AC Honnêtement, ils sont un peu dans une classe à part par rapport à d’autres joueurs. Ils ont beaucoup de drive et ils veulent être les meneurs de l’équipe. Lorsqu’ils jouent ensemble, ils ont une connexion qui est un peu difficile à expliquer. McDavid a de la vitesse et il aime attaquer le territoire ennemi et créer de l’espace devant lui ; Draisaitl, lui, est probablement l’un des meilleurs passeurs de la ligue et il est très bon défensivement. L’organisation est très chanceuse de pouvoir compter sur ces deux gars-là. Ce sont deux hockeyeurs exceptionnels, mais aussi deux jeunes hommes qui ont une bonne tête sur les épaules et qui savent où ils s’en vont dans la vie. Ça se ressent à l’extérieur de la glace et c’est contagieux dans le vestiaire. Chaque fois que tu les regardes jouer, tu apprécies le moment. Après tout, ce seront probablement les deux meilleurs joueurs à évoluer dans le circuit pour les 10 ou 15 prochaines années. C’est vraiment impressionnant de pouvoir les côtoyer au quotidien.

 

SB En terminant, j’aimerais que tu me parles de James Neal, dont l’air d’Edmonton semble lui faire le plus grand bien. Est-il vrai de dire qu’il a peut-être relancé sa carrière avec les Oilers ?
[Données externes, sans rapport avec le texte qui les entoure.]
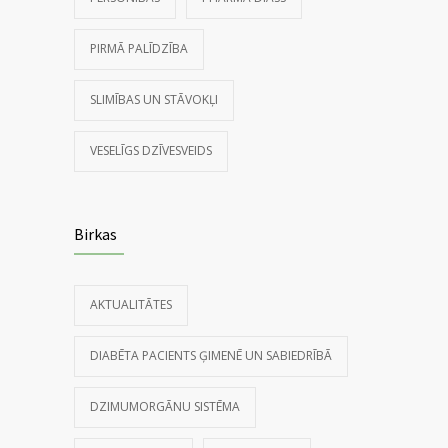
PIRMĀ PALĪDZĪBA
SLIMĪBAS UN STĀVOKĻI
VESELĪGS DZĪVESVEIDS
Birkas
AKTUALITĀTES
DIABĒTA PACIENTS ĢIMENĒ UN SABIEDRĪBĀ
DZIMUMORGĀNU SISTĒMA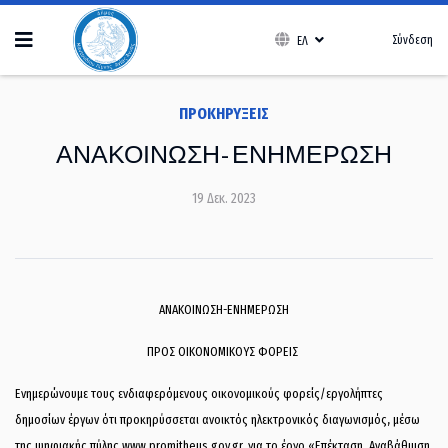
Σύνδεση
ΕΛ
ΠΡΟΚΗΡΎΞΕΙΣ
ΑΝΑΚΟΙΝΩΣΗ- ΕΝΗΜΕΡΩΣΗ
19 Δεκ. 2023
ΑΝΑΚΟΙΝΩΣΗ-ΕΝΗΜΕΡΩΣΗ
ΠΡΟΣ ΟΙΚΟΝΟΜΙΚΟΥΣ ΦΟΡΕΙΣ
Ενημερώνουμε τους ενδιαφερόμενους οικονομικούς φορείς/εργολήπτες
δημοσίων έργων ότι προκηρύσσεται ανοικτός ηλεκτρονικός διαγωνισμός, μέσω
της ψηφιακής πύλης www.promitheus.gov.gr, για το έργο «Επέκταση, Αναβάθμιση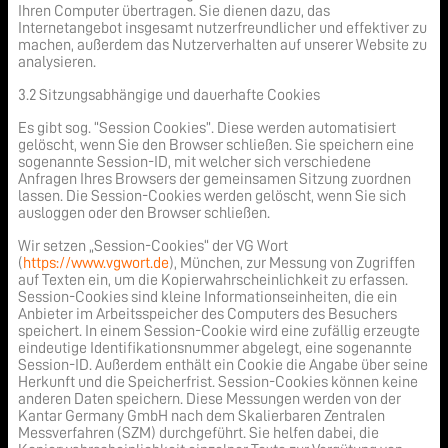
Ihren Computer übertragen. Sie dienen dazu, das
Internetangebot insgesamt nutzerfreundlicher und effektiver zu
machen, außerdem das Nutzerverhalten auf unserer Website zu
analysieren.
3.2 Sitzungsabhängige und dauerhafte Cookies
Es gibt sog. “Session Cookies”. Diese werden automatisiert
gelöscht, wenn Sie den Browser schließen. Sie speichern eine
sogenannte Session-ID, mit welcher sich verschiedene
Anfragen Ihres Browsers der gemeinsamen Sitzung zuordnen
lassen. Die Session-Cookies werden gelöscht, wenn Sie sich
ausloggen oder den Browser schließen.
Wir setzen „Session-Cookies“ der VG Wort
(
https://www.vgwort.de
), München, zur Messung von Zugriffen
auf Texten ein, um die Kopierwahrscheinlichkeit zu erfassen.
Session-Cookies sind kleine Informationseinheiten, die ein
Anbieter im Arbeitsspeicher des Computers des Besuchers
speichert. In einem Session-Cookie wird eine zufällig erzeugte
eindeutige Identifikationsnummer abgelegt, eine sogenannte
Session-ID. Außerdem enthält ein Cookie die Angabe über seine
Herkunft und die Speicherfrist. Session-Cookies können keine
anderen Daten speichern. Diese Messungen werden von der
Kantar Germany GmbH nach dem Skalierbaren Zentralen
Messverfahren (SZM) durchgeführt. Sie helfen dabei, die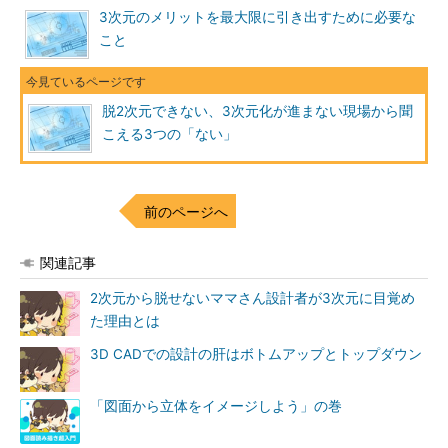
3次元のメリットを最大限に引き出すために必要な
こと
脱2次元できない、3次元化が進まない現場から聞
こえる3つの「ない」
前のページへ
関連記事
2次元から脱せないママさん設計者が3次元に目覚め
た理由とは
3D CADでの設計の肝はボトムアップとトップダウン
「図面から立体をイメージしよう」の巻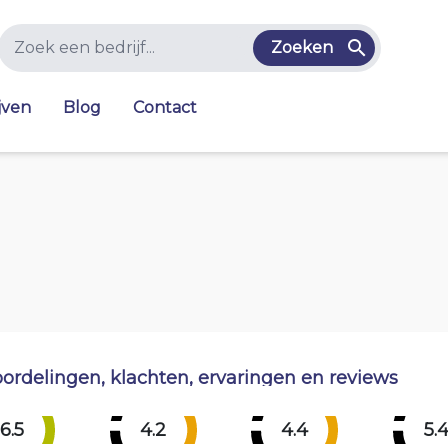
Zoeken
jven
Blog
Contact
ordelingen, klachten, ervaringen en reviews
6.5
4.2
4.4
5.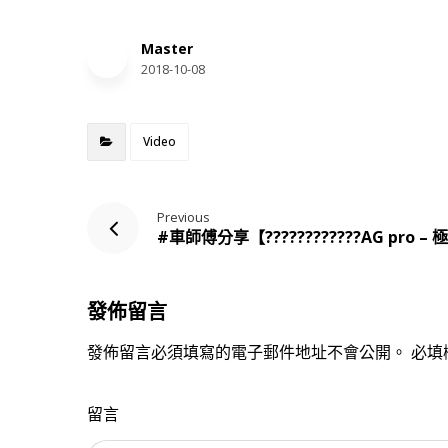
Master
2018-10-08
Video
Previous
#車師傅分享【????????‍????AG pro
發佈留言
發佈留言必須填寫的電子郵件地址不會公開。
必填
留言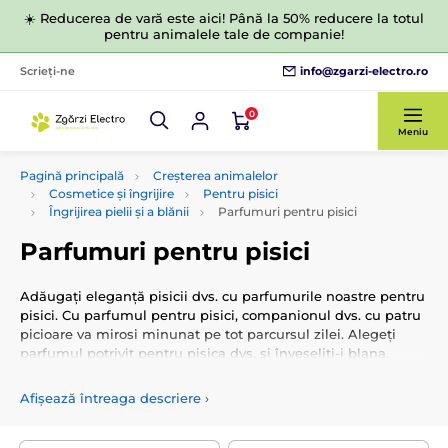
☀️ Reducerea de vară este aici! Până la 50% reducere la totul
pentru animalele tale de companie!
info@zgarzi-electro.ro
Scrieți-ne
0
Meniu
Pagină principală
Creșterea animalelor
Cosmetice și îngrijire
Pentru pisici
Îngrijirea pielii și a blănii
Parfumuri pentru pisici
Parfumuri pentru pisici
Adăugați eleganță pisicii dvs. cu parfumurile noastre pentru
pisici. Cu parfumul pentru pisici, companionul dvs. cu patru
picioare va mirosi minunat pe tot parcursul zilei. Alegeți
parfumul potrivit pentru pisica dvs. și înveseliți-i blana.
Afișează întreaga descriere
›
AC Je crois qu’il avait connu quelque chose comme 10 saisons consécutives de plus de 20 buts avant de connaître une période plus difficile avec les Flames. Il sait comment se positionner sur la glace et lorsque tu as connu autant de succès dans ta carrière, ce n’est pas quelque chose qui se perd en un claquement de doigts. Avec les Oilers, il a été placé dans une position pour connaître du succès et il a su profiter de cette opportunité. C’est une super acquisition pour notre équipe et c’est un gars qui a beaucoup de millage, notamment avec ses deux participations à la finale de la coupe Stanley et son nombre impressionnant de matchs éliminatoires. De l’expérience, ça ne s’achète pas et c’est ce qu’il apporte au sein de notre vestiaire. Il est très volubile et il n’hésite pas à nous parler entre les périodes lorsqu’on doit corriger certaines choses. Ça amène une dimension différente à un groupe un peu plus jeune.